Most business owners don't know where to start with AI. This is the question that cuts through the noise.

Most business owners I talk to are somewhere between curious and confused about AI. They’ve seen the demos, read the headlines, maybe tried ChatGPT for a few things. But when it comes to their own business — their actual operations, their team, their clients — they don’t know where to start.

Here’s the question that cuts through it: What does your team do repeatedly that follows a pattern?

Not “what could AI do in theory?” That’s a trap — the answer is always “a lot,” and it doesn’t help you build anything. The better question forces you to look at your actual work.

The repeatable work hiding in your business

Every business has it. A consultant who reviews client submissions and always checks the same 12 things. A sales team that writes follow-up emails that say roughly the same thing each time. An ops manager who pulls data from three places every Monday morning to answer the same question for the same stakeholder.

This work isn’t simple — it requires real judgment and expertise built up over years. But it follows a pattern. And patterns can be encoded.

That’s what a good AI system does. It doesn’t replace your expertise. It captures how you apply it, so you can apply it faster and more consistently — across more clients, more cases, more of the day.

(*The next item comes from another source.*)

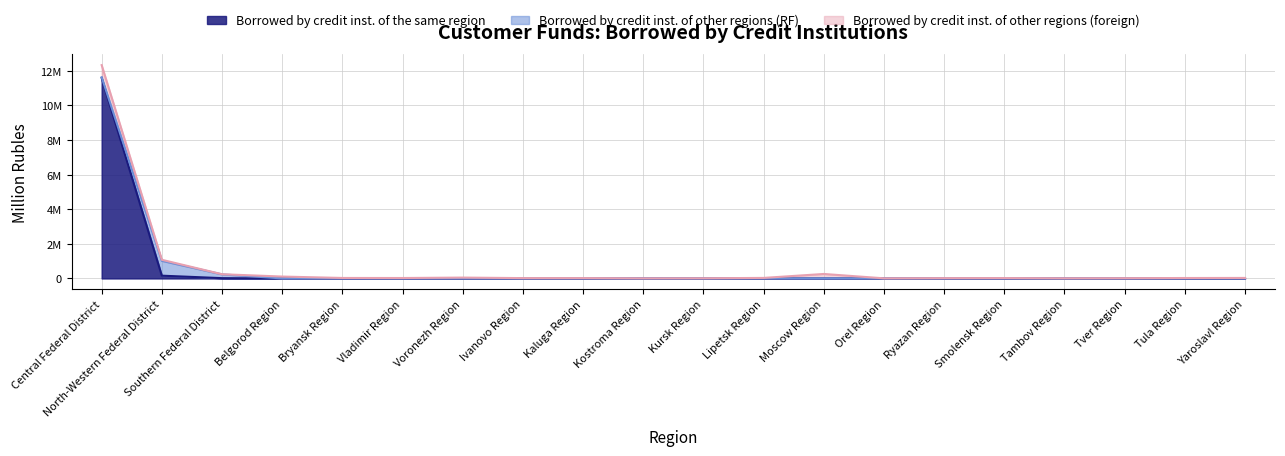

Which label corresponds to the smallest value in the chart?

Bryansk Region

Why generic AI tools often disappoint

The off-the-shelf tools — the chatbots, the AI writing assistants, the automation platforms — are built for the average case. They’re useful, but they don’t know your business. They don’t know the way you assess a client, the criteria you’ve developed over years, the shortcuts that only work in your specific context.

When businesses tell us AI “didn’t really work,” it’s almost always because they tried to fit their workflow into a generic tool, rather than building something that fits them.

What “custom” actually means

Custom AI doesn’t mean starting from scratch. It means taking the best available models and building rules around them that reflect how your business actually operates.

It starts with understanding your work deeply — what decisions get made, what information they rely on, where things slow down. Then you build something specific: a tool that knows your criteria, speaks to your clients in your voice, and produces answers you’d actually send.

The result isn’t a novelty. It’s infrastructure. Something your team uses every day because it makes them faster at the parts of their job that matter.

How to know if you’re ready

You don’t need a technical background or to know what model to use. What you need is:

  • A clear process that runs repeatedly
  • Enough volume that automation is worth the investment
  • Willingness to spend a few weeks documenting how you actually do the work

If you have those things, you probably have a viable AI project. If you’re not sure, that’s what a discovery engagement is for — a structured way to find out before committing to building anything.

The honest answer

AI won’t fix a broken process. But if you have something that works and you want to do more of it without adding headcount — that’s exactly what it’s built for.